* **What you have to do**: Word-for-word transcription: reproduce all of the data, but not the pictures.

* **Material shown**:
* * * * *

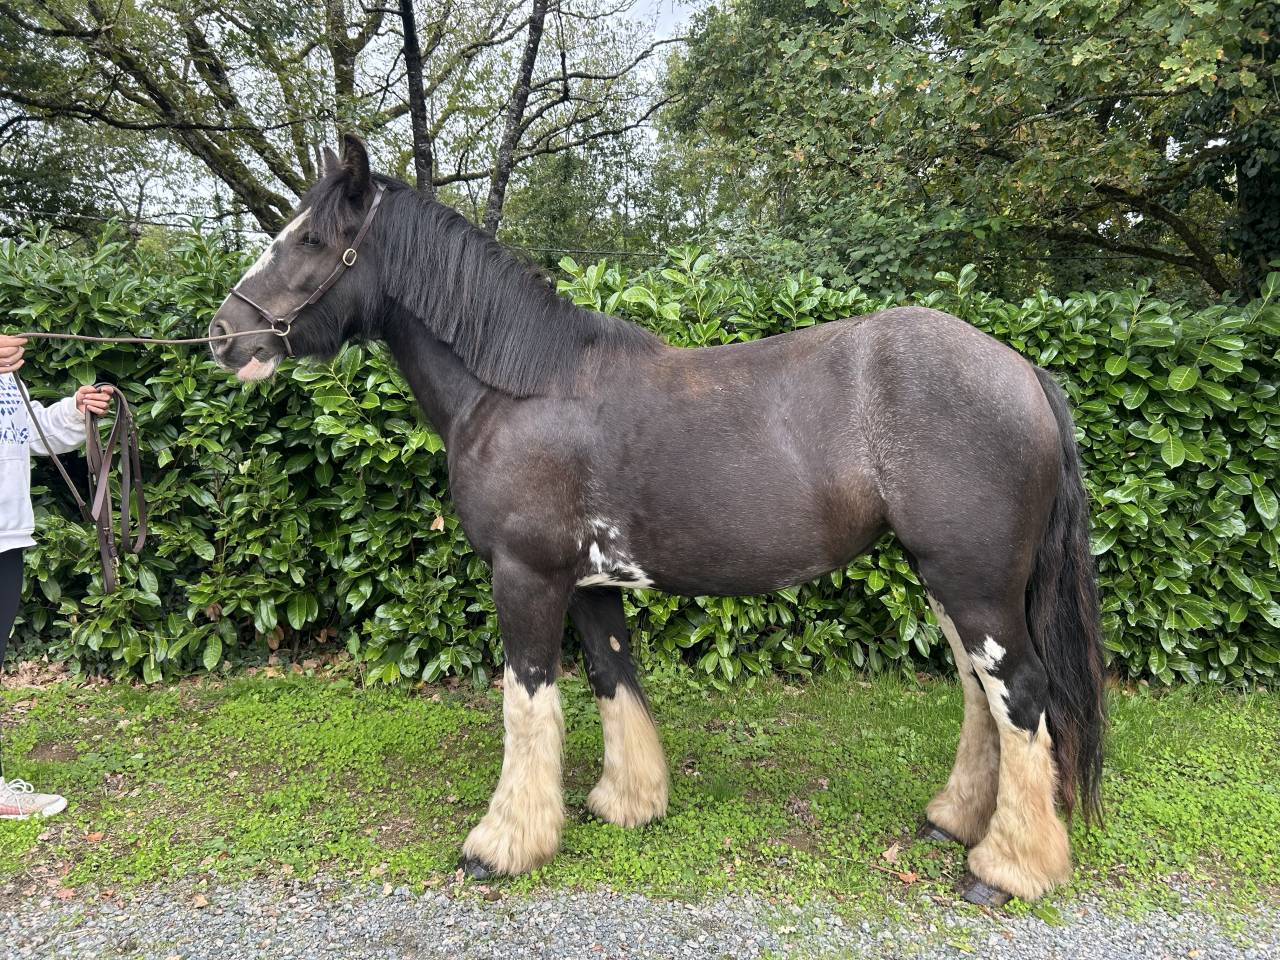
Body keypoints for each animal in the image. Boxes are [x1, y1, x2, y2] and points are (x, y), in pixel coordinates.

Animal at [207, 135, 1106, 907]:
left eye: (311, 239)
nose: (223, 334)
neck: (519, 389)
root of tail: (1022, 369)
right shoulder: (589, 582)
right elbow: (614, 677)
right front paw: (627, 804)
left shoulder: (526, 576)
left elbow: (526, 702)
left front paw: (502, 846)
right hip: (948, 580)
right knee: (980, 691)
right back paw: (954, 822)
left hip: (975, 581)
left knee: (1021, 693)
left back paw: (1007, 868)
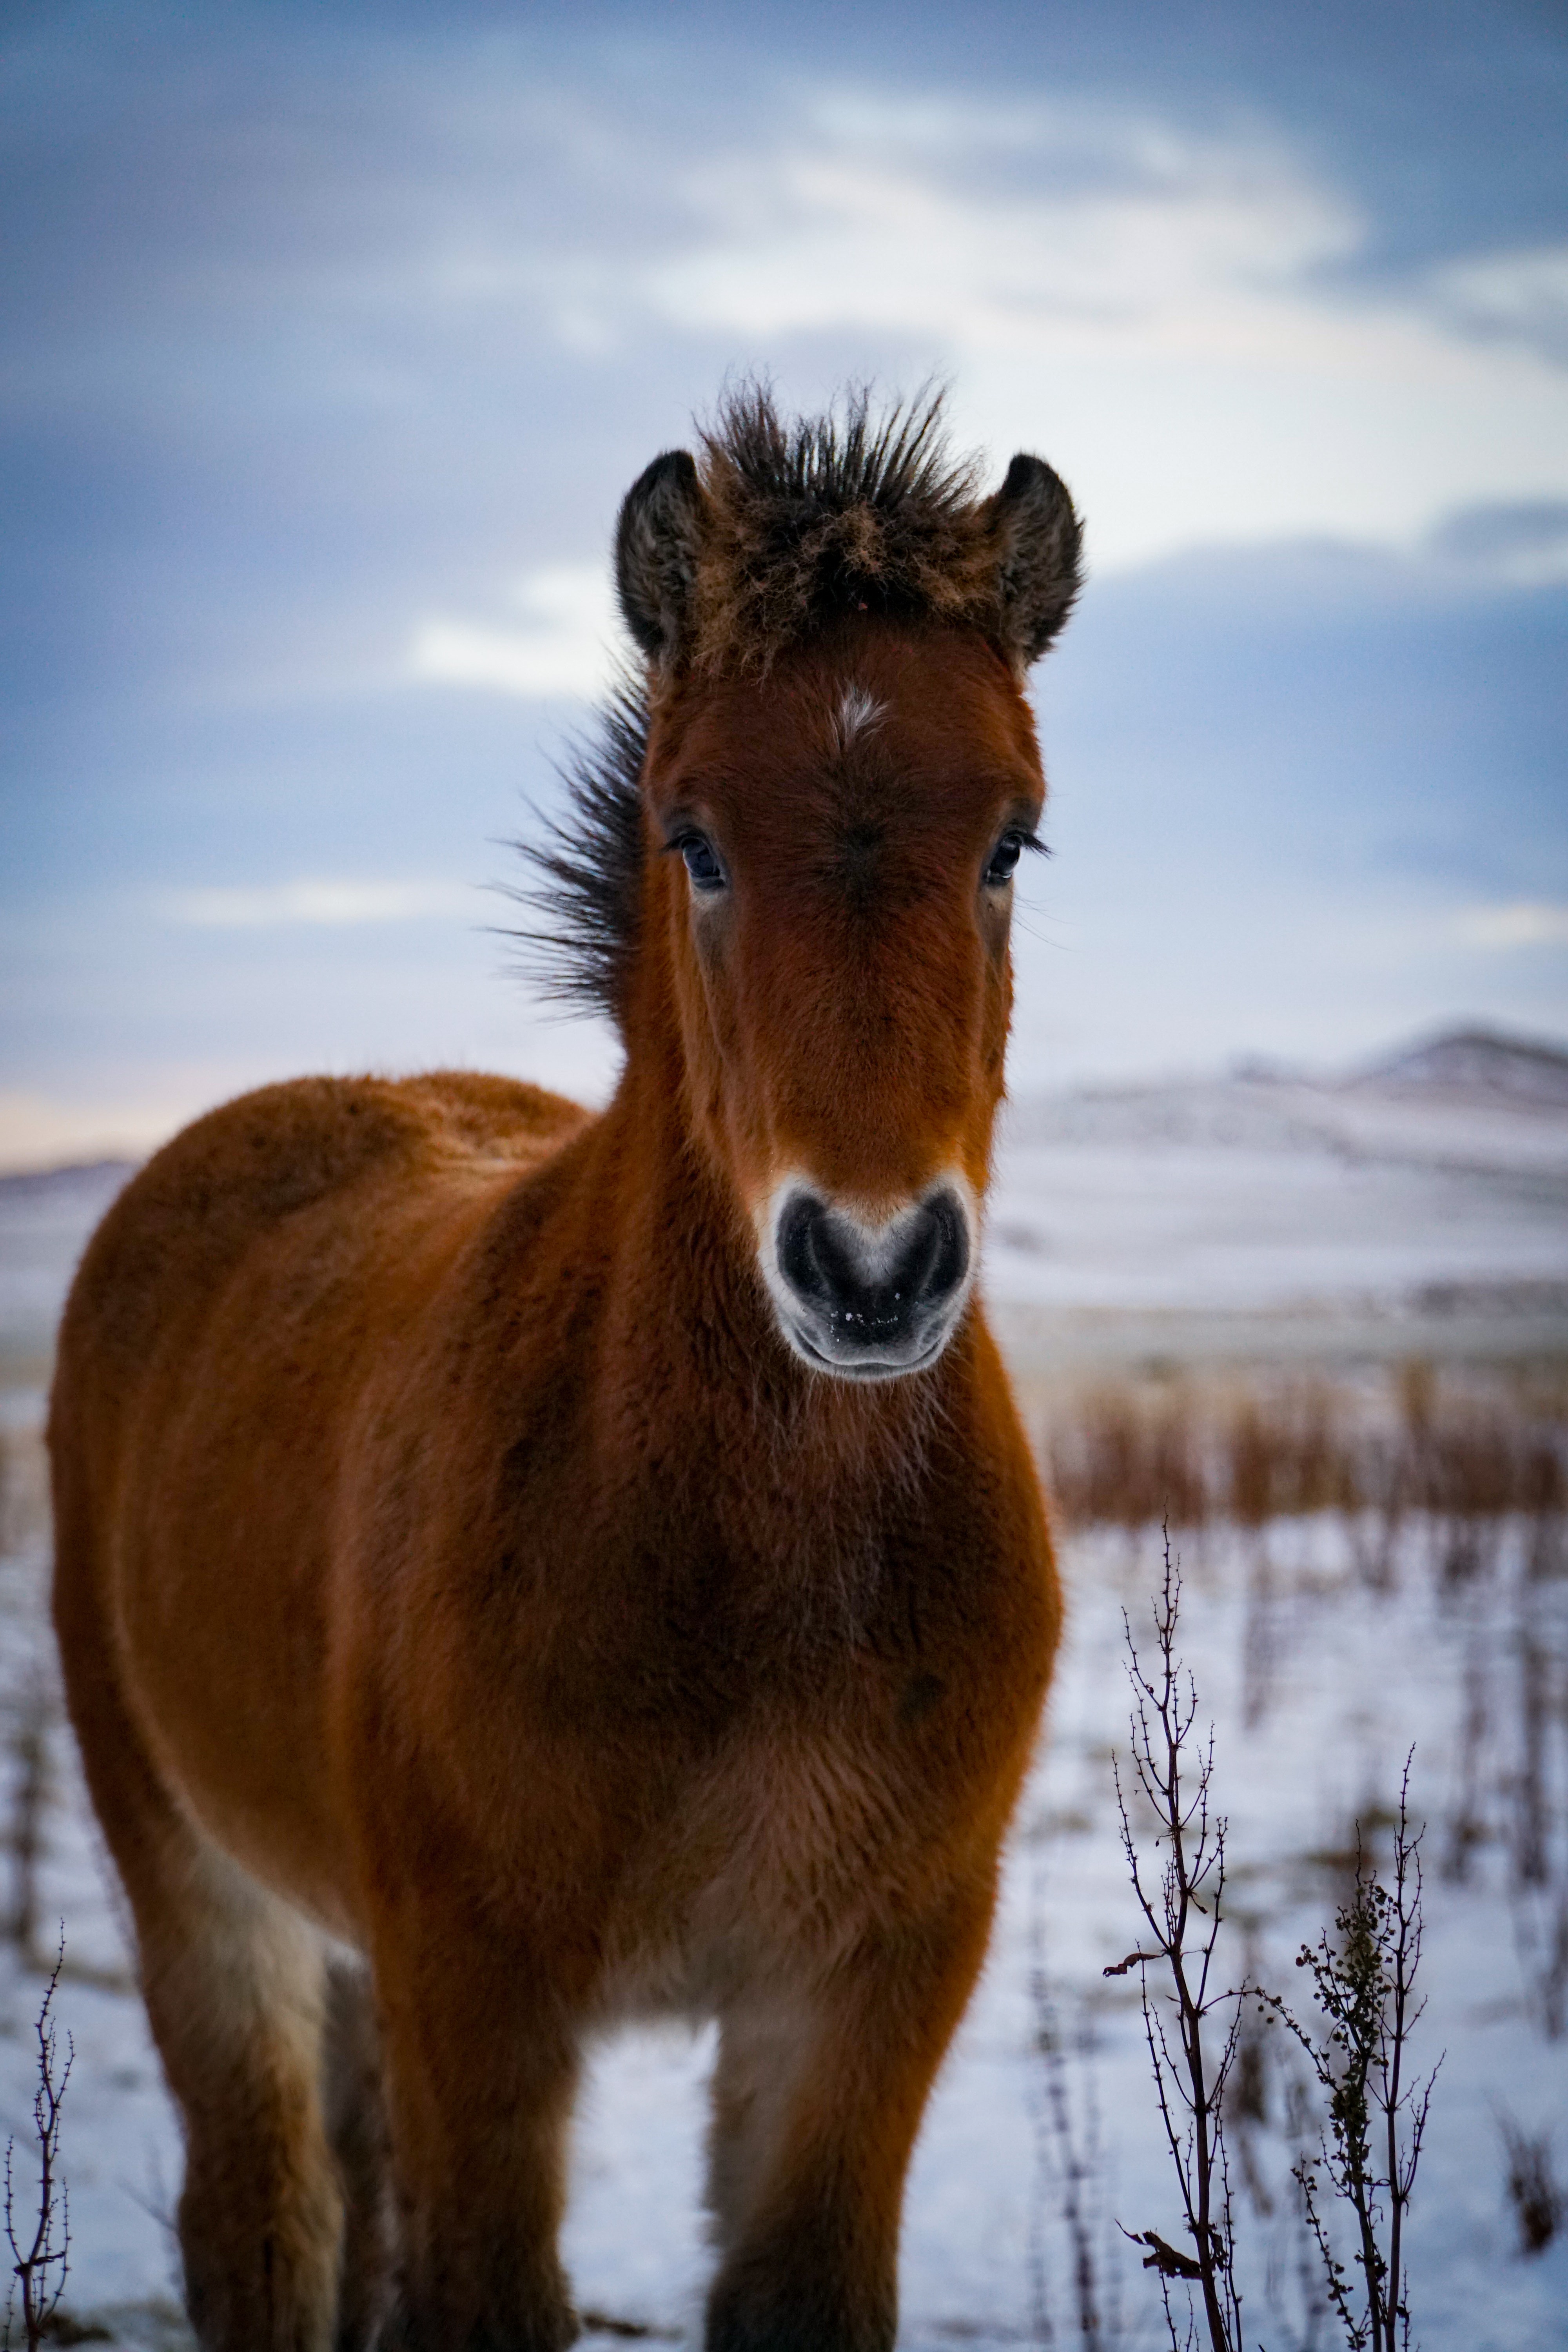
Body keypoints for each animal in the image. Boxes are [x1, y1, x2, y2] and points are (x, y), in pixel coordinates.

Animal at [46, 390, 1081, 2352]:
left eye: (1011, 844)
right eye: (692, 839)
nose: (871, 1267)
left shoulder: (869, 1987)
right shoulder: (479, 1992)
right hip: (201, 1884)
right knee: (268, 2222)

* * * * *

* **Answer below**:
Body keypoints for each animal in the image. Boxes are [x1, y1, x2, y2] and points are (x, y), in pixel coordinates.

Animal at [207, 135, 1106, 907]:
left eye: (311, 239)
nose: (223, 334)
neck: (519, 389)
root of tail: (1022, 369)
right shoulder: (589, 582)
right elbow: (614, 677)
right front paw: (627, 804)
left shoulder: (526, 576)
left elbow: (526, 702)
left front paw: (502, 846)
right hip: (948, 580)
right knee: (980, 691)
right back paw: (954, 822)
left hip: (975, 581)
left knee: (1021, 693)
left back paw: (1007, 868)
Body keypoints for each animal in the image. Boxes are [x1, y1, x2, y2] and points are (x, y), in pixel coordinates.

Animal at [46, 390, 1081, 2352]:
left eye: (1011, 844)
right eye: (692, 839)
nose: (871, 1267)
left shoulder: (869, 1987)
right shoulder: (479, 1992)
right hip: (201, 1884)
right knee: (268, 2222)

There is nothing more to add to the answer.